For the JOS guest, rather than emulate a BIOS, we will simply use a vmcall to request a "fake" memory map.

Complete the implementation of vmexit() by identifying the reason for the exit from the VMCS. You may need to search Chapter 27 of the Intel manual to solve this part of the exercise.

Implement the VMX_VMCALL_MBMAP case of the function handle_vmcall() in vmm/vmexits.c. Also, be sure to advance the instruction pointer so that the guest doesn't get in an infinite loop.

Once the guest gets a little further in boot, it will attempt to discover whether the CPU supports long mode, using the cpuid instruction. Our VMCS is configured to trap on this instruction, so that we can emulate it---hiding the presence of vmx, since we have not implemented emulation of vmx in software.

Once this is complete, implement handle_cpuid() in vmm/vmexits.c.

When the host can emulate the cpuid instruction, your guest should run until it attempts to perform disk I/O.

JOS has a user-level file system server daemon, similar to a microkernel. We place the guest's disk image as a file on the host file system server. When the guest file system daemon requests disk reads, rather than issuing ide-level commands, we will instead use vmcalls to ask the host file system daemon for regions of the disk image file. This is depicted in the image below.

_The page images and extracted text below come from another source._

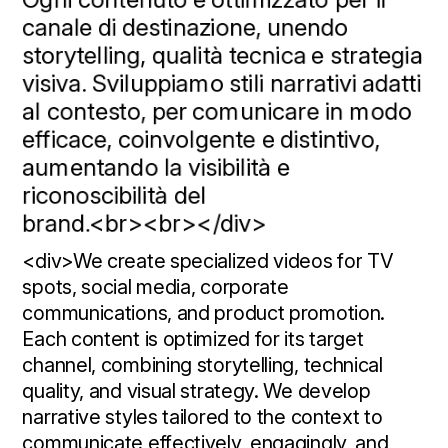
canale
di
destinazione,
unendo
storytelling,
qualità
tecnica
e
strategia
visiva.
Sviluppiamo
stili
narrativi
adatti
al
contesto,
per
comunicare
in
modo
efficace,
coinvolgente
e
distintivo,
aumentando
la
visibilità
e
riconoscibilità
del
brand.<br><br></div>
<div>We
create
specialized
videos
for
TV
spots,
social
media,
corporate
communications,
and
product
promotion.
Each
content
is
optimized
for
its
target
channel,
combining
storytelling,
technical
quality,
and
visual
strategy.
We
develop
narrative
styles
tailored
to
the
context
to
communicate
effectively,
engagingly,
and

Once this is completed, you need to modify the bc_pgfault amd flush_block in fs/bc.c to issue I/O requests using the host_read and host_write hypercalls. Use the macro VMM_GUEST to select different behavior for the guest and host OS. You will also have to implement the IPC send and receive hypercalls in handle_vmcall, as well as the client code to issue ipc_host_send and ipc_host_recv vmcalls in lib/ipc.c.

Finally, you will need to extend the sys_ipc_try_send to detect whether the environment is of type ENV_TYPE_GUEST or not, and you also need to implement the ept_page_insert function.

Once these steps are complete, you should have a fully running JOS-on-JOS.

Grading

Your code will be tested on proper functioning of extended page table mapping, vmlaunch and resume and correct handling of vmcalls during vm exit.

Add the following lines at the end of the file kern/syscall.c . This is required to test the ept map functionality.

	#ifdef TEST_EPT_MAP
	int
	_export_sys_ept_map(envid_t srcenvid, void *srcva,
			    envid_t guest, void* guest_pa, int perm)
	{	
		return sys_ept_map(srcenvid, srcva, guest, guest_pa, perm);
	}
	#endif
After adding this, you can run the gradescripts. Grade Scripts can be found here. Download both executables and run python gradeproject.pyc from the root directory of the project.